SPLC issued a press release celebrating the ruling as a “victory” for the organization’s ability to “educate the public.”

“While we are disappointed in Judge Thompson’s ruling, we are not surprised,” DJKM's Director of Creative Production John Rabe told LifeSiteNews via email. “We expected this to be a long battle, and this is merely the first step.” He went on to note that House Democrats recently called for stripping SPLC-designated “hate groups” of tax-exempt status, underscoring the importance of the issue.

“Members of the United States Congress want to punish Christian organizations tagged with this meaningless label, which the judge determined—and the SPLC agrees–cannot be proved false (or true),” Rabe said. “Anyone with a conservative, Christian worldview is threatened by the SPLC’s slanderous allegations. The SPLC tries to have it both ways, leveraging the public’s perception of a 'hate group' in the open while arguing behind closed doors that the tag is a meaningless, harmless matter of personal opinion. We hope the media, law enforcement, elected representatives, and the public note well that the Southern Poverty Law Center not only admits, but actually insists, that their 'hate group' designation is meaningless.”

SPLC has long been controversial for its history of labeling mainstream Christian and/or conservative organizations – including Alliance Defending Freedom, Family Research Council, the Ruth Institute, the David Horowitz Freedom Center, and Jihad Watch – “hate groups” to be distrusted by the public and blacklisted from various online platforms and services.
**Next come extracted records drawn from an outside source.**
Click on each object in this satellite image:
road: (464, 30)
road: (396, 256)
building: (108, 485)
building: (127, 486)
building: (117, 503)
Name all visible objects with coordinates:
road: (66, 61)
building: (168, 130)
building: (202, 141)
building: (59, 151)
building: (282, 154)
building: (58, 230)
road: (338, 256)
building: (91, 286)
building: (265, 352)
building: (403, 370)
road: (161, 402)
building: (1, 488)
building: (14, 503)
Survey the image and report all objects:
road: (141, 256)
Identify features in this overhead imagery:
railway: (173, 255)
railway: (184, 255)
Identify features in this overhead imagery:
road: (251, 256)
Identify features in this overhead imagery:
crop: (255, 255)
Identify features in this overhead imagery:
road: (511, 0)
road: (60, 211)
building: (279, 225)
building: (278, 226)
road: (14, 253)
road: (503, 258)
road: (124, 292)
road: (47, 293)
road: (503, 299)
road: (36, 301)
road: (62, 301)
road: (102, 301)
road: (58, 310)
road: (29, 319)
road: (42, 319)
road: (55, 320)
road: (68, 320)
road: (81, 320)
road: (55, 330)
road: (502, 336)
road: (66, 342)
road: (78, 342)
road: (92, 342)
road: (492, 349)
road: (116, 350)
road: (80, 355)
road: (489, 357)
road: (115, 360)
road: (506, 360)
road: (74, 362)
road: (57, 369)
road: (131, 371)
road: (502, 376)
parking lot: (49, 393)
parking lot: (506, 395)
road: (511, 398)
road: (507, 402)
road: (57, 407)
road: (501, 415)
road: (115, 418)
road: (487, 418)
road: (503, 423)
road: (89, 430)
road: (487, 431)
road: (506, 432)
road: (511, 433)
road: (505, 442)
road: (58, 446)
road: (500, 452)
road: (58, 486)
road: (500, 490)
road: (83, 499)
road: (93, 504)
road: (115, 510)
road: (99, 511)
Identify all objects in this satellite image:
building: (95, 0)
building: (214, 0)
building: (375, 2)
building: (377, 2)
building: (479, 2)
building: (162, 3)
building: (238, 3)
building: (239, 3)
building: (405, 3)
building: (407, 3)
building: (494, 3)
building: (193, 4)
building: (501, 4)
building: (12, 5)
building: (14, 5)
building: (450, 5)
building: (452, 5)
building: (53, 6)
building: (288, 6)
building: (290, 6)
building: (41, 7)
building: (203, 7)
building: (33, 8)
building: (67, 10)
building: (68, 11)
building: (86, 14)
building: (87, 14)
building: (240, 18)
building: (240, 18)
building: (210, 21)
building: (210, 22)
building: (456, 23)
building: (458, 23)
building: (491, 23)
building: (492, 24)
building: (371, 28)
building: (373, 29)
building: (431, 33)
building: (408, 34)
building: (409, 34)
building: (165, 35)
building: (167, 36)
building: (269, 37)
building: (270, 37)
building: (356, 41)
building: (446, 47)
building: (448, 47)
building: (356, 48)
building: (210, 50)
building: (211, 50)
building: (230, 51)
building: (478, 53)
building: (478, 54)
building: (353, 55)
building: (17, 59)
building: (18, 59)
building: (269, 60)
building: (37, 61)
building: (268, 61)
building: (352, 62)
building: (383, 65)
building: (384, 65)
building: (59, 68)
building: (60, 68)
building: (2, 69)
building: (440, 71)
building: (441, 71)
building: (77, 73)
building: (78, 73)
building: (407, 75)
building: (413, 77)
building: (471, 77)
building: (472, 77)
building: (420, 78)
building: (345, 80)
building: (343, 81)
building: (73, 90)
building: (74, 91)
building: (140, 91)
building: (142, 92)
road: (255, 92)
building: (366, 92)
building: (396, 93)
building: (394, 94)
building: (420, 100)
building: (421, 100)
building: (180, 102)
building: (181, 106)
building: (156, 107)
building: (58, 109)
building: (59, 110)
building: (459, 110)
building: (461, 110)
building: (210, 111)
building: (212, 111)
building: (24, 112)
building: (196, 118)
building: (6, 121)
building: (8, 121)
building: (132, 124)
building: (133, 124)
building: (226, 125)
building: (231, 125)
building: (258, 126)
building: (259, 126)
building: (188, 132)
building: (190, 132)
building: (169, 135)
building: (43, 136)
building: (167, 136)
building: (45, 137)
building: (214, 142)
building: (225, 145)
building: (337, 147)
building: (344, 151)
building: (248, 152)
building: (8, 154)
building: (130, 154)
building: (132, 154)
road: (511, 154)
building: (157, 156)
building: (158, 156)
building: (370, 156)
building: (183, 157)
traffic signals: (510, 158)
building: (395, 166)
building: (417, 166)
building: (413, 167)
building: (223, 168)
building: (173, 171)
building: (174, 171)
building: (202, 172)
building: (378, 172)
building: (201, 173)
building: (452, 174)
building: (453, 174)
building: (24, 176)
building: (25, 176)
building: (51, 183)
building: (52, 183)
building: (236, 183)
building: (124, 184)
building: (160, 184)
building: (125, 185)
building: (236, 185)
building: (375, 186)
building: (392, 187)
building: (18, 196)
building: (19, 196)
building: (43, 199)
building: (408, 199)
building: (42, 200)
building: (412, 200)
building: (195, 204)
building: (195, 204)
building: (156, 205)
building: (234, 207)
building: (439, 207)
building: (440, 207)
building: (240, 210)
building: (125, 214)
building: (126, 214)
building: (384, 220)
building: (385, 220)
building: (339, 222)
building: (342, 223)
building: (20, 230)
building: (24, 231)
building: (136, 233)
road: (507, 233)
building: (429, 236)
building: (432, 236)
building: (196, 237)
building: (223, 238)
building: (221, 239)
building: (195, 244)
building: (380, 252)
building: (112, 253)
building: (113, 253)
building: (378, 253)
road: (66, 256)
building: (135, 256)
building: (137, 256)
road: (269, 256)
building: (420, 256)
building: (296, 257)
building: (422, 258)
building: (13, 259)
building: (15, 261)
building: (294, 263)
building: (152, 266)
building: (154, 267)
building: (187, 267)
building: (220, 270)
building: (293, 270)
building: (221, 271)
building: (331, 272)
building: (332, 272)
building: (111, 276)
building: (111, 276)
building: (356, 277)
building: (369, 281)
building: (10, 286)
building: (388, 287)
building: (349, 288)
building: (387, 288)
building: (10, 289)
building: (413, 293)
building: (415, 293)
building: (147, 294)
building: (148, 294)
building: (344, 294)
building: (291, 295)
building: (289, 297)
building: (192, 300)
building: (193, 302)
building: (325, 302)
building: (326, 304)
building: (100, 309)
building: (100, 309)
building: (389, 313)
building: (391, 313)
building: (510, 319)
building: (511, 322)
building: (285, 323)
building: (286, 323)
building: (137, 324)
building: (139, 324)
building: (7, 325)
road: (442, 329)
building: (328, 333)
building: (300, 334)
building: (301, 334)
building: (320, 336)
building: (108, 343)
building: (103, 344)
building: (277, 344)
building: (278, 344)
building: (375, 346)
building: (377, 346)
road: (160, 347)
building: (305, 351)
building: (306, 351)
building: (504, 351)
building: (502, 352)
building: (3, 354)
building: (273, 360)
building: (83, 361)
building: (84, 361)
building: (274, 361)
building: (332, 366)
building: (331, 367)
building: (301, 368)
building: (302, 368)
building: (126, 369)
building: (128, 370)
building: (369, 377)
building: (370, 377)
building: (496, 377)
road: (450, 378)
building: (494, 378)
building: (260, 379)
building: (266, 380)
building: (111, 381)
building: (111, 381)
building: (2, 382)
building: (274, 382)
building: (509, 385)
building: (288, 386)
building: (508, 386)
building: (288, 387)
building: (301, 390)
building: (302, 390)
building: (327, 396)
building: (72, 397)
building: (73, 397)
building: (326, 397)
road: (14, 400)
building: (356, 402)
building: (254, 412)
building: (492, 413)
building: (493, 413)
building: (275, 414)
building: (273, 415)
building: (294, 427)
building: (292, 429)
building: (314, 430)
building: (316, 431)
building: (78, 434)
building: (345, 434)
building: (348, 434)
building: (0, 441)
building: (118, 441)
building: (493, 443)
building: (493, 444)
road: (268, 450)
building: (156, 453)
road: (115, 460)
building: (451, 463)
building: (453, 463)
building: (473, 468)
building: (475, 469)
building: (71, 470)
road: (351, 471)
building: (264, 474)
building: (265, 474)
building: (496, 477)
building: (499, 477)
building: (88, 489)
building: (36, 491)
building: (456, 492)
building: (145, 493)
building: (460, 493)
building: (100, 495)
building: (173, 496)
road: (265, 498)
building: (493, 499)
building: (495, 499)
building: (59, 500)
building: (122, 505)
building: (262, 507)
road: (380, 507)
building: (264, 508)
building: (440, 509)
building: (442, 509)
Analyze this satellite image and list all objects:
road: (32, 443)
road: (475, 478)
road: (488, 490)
Over the past year, it has been forced to make a public apology and pay $3.4 million in defamation damages to Maajid Nawaz’s Quilliam Foundation, ousted co-founder Morris Dees for “inappropriate conduct,” and endured testimony from insiders that the organization is a “highly profitable scam” and that Dees saw “civil-rights work mainly as a marketing tool for bilking gullible Northern liberals.”

In 2012, would-be mass shooter Floyd Lee Corkins II entered the socially-conservative Family Research Council’s (FRC’s) lobby, armed with SPLC’s “hate group” list and planning to, in his own words, “kill as many as possible and smear the Chick-fil-A sandwiches in victims' faces, and kill the guard.” Nobody was killed thanks to the intervention of security guard Leo Johnson, who was wounded.